THÉÂTRE

Poétique et décoiffant

Tungstène de bile

Texte et mise en scène de Jean-François Nadeau. 

À la salle Jean-Claude Germain du Théâtre d’Aujourd’hui, jusqu’au 4 avril

3 étoiles et demie

C’est assurément la proposition théâtrale la plus étrange et la plus décoiffante à l’affiche à Montréal. Ce spectacle concocté par le duo de créateurs formé de Stéfan Boucher et Jean-François Nadeau, d’après le recueil de poésie de ce dernier, Tungstène de bile, ne ressemble à rien qu’on ait déjà vu !

Naviguant entre le cabaret existentialiste, le conte d’horreur, le spectacle de « slam » et la performance poético-musicale, Tunsgtène de bile rassemble les 16 courts textes du recueil dans une prestation d’une heure quarante minutes. L’acteur polyvalent (Nadeau) et le musicien (Boucher) ont créé un objet scénique hybride, aux multiples couches de sens.

Pour l’occasion, la salle Jean-Claude Germain est transformée en un cabaret avec tables, bougies et service de bar. Les deux interprètes sont repliés dans un petit coin, avec une porte et une trappe permettant des changements de scène. Une guitare électrique est accrochée au mur parmi des bidules électroniques.

Dans cet espace exigu, ingrat, les deux interprètes arrivent à créer diverses atmosphères, toutes plus étranges et inquiétantes les unes que les autres.

Ils sont aidés par les éclairages d’Étienne Boucher, qui vont des néons aveuglants à la lumière tamisée, ainsi que par la musique et les arrangements sonores de Stéfan Boucher.

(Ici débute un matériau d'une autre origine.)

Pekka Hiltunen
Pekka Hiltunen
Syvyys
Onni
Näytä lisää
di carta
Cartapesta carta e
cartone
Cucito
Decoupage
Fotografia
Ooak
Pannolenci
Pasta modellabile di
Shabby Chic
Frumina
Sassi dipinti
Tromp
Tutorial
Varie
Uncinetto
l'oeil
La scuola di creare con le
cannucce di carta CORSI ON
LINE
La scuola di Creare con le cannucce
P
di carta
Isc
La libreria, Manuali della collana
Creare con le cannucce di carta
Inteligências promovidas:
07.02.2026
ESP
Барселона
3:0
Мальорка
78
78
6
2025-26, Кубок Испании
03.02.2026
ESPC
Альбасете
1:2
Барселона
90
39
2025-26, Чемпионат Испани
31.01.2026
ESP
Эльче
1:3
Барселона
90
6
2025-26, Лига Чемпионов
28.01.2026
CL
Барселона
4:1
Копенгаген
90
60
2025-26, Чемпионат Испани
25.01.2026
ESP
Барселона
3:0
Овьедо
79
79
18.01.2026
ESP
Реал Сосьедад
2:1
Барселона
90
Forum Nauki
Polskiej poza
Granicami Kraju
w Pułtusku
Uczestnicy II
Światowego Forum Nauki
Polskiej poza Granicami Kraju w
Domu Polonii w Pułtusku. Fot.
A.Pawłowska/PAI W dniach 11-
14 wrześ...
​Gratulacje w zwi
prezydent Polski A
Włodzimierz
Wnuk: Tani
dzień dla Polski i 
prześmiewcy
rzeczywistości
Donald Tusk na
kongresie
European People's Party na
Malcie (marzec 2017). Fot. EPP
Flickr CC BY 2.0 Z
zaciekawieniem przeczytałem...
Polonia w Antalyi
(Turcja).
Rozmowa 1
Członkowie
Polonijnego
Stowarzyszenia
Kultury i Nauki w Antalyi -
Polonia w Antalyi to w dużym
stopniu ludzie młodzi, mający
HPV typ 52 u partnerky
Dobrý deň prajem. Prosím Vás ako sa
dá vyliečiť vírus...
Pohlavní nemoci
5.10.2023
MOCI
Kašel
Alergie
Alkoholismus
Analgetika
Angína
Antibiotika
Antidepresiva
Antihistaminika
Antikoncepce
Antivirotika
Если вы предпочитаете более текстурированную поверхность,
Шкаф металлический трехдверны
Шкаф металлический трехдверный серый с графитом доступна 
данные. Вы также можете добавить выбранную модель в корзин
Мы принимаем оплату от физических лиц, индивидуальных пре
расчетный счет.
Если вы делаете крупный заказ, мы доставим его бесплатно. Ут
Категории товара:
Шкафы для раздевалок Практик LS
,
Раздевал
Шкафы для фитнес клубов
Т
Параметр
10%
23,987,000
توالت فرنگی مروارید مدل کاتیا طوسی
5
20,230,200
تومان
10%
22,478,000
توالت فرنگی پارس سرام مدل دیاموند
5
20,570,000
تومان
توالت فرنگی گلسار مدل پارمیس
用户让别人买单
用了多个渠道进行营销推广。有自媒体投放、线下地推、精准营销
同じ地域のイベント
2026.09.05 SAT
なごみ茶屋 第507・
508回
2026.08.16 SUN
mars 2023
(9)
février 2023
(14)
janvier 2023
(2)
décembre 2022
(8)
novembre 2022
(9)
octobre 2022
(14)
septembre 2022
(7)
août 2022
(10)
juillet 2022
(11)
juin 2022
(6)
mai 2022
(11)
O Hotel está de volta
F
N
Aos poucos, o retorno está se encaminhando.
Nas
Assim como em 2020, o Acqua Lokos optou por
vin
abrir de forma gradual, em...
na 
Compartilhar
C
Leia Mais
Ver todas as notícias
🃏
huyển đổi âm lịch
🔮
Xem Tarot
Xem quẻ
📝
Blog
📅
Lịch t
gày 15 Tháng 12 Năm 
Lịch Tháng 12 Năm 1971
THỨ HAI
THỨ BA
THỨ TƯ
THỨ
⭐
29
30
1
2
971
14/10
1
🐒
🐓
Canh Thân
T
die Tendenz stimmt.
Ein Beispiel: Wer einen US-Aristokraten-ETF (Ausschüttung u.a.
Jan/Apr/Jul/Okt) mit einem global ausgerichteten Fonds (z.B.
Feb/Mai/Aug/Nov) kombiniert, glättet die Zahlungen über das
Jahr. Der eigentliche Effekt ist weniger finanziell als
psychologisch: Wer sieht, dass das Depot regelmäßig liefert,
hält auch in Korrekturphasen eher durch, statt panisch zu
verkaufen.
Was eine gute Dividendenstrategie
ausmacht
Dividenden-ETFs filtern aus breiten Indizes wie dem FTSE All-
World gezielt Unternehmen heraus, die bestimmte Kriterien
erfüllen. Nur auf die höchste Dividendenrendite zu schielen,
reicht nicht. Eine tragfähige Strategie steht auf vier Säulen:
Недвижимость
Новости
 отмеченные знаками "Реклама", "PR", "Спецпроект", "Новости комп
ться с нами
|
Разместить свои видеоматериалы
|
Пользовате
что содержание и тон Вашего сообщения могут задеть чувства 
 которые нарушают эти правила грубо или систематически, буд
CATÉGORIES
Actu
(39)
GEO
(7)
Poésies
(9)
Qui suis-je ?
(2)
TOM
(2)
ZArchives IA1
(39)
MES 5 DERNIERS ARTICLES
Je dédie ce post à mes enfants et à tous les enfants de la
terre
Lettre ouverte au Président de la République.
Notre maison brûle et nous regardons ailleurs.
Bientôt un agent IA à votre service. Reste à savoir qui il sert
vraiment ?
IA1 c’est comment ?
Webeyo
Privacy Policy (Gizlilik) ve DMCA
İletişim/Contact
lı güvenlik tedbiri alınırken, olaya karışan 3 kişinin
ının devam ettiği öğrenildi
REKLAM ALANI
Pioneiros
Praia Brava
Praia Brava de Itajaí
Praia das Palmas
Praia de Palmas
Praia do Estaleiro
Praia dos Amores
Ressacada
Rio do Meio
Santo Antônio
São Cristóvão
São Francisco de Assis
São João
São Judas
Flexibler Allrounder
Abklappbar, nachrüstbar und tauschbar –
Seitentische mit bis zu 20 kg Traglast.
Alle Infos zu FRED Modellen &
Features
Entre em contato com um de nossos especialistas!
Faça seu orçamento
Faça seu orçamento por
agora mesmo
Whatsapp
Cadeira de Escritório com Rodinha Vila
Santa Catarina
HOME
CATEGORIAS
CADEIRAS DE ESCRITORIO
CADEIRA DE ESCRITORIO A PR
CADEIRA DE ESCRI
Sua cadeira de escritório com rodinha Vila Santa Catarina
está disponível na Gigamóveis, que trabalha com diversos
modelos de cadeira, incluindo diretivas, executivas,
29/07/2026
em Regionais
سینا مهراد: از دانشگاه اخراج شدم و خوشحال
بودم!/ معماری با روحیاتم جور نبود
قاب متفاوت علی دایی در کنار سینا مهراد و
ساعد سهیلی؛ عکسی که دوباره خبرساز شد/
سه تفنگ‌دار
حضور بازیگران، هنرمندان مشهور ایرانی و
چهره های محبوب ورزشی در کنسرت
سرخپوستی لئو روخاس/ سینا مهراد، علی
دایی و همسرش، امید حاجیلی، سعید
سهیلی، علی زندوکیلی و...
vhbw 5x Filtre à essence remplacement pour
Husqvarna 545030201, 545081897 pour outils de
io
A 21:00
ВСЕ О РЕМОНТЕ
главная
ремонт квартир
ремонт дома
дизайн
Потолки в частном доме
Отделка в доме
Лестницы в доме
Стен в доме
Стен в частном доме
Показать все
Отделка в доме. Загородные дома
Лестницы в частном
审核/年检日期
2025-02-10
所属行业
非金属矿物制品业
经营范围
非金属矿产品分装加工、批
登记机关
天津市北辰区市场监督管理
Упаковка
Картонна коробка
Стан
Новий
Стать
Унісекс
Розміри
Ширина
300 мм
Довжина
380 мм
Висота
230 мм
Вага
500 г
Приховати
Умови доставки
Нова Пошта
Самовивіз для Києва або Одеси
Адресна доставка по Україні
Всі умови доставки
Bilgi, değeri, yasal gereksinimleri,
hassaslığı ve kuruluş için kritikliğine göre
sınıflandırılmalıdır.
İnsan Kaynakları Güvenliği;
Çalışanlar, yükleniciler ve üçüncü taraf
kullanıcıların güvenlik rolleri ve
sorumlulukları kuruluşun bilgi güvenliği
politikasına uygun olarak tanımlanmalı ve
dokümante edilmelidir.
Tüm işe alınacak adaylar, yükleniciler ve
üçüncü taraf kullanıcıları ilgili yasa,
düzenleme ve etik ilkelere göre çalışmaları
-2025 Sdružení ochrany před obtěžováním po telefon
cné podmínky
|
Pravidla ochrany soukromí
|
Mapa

CONTE DE LA FOLIE ORDINAIRE

Or, au-delà de l’esthétique, Tungstène de bile nous convie surtout à la rencontre de l’univers et de la parole de Nadeau. Ce dernier est un formidable acteur qui maîtrise parfaitement sa partition et rend son texte extrêmement vivant. Il incarne plusieurs personnages qui semblent tout droit sortis d’un conte de la folie ordinaire. Son corps parle autant que ses mots, tant Nadeau est habité par sa poésie.

Difficile de résumer le propos. Le récit est sombre et banal à la fois. Nadeau aborde le quotidien, la banlieue, la misère et la violence de notre époque avec une sensibilité d’écorché vif. Tungstène de bile parle surtout du désenchantement du monde, à travers une langue très imagée, joualisante, parfaitement maîtrisée et diablement originale.

La production n’est pas parfaite. La mise en scène s’égare par moments. On aurait pu ramasser et couper ici et là, question d’enlever quelques longueurs et confusions dans la trame dramatique. Toutefois, la pièce a les qualités de ses défauts. Ses (petites) imperfections en font un spectacle encore plus unique et touchant.

Finalement, avec sa création, Jean-François Nadeau plonge sans filet pour nous montrer l’état d’urgence qui habite son âme. La lumière incandescente qu’elle dégage risque de vous habiter longtemps.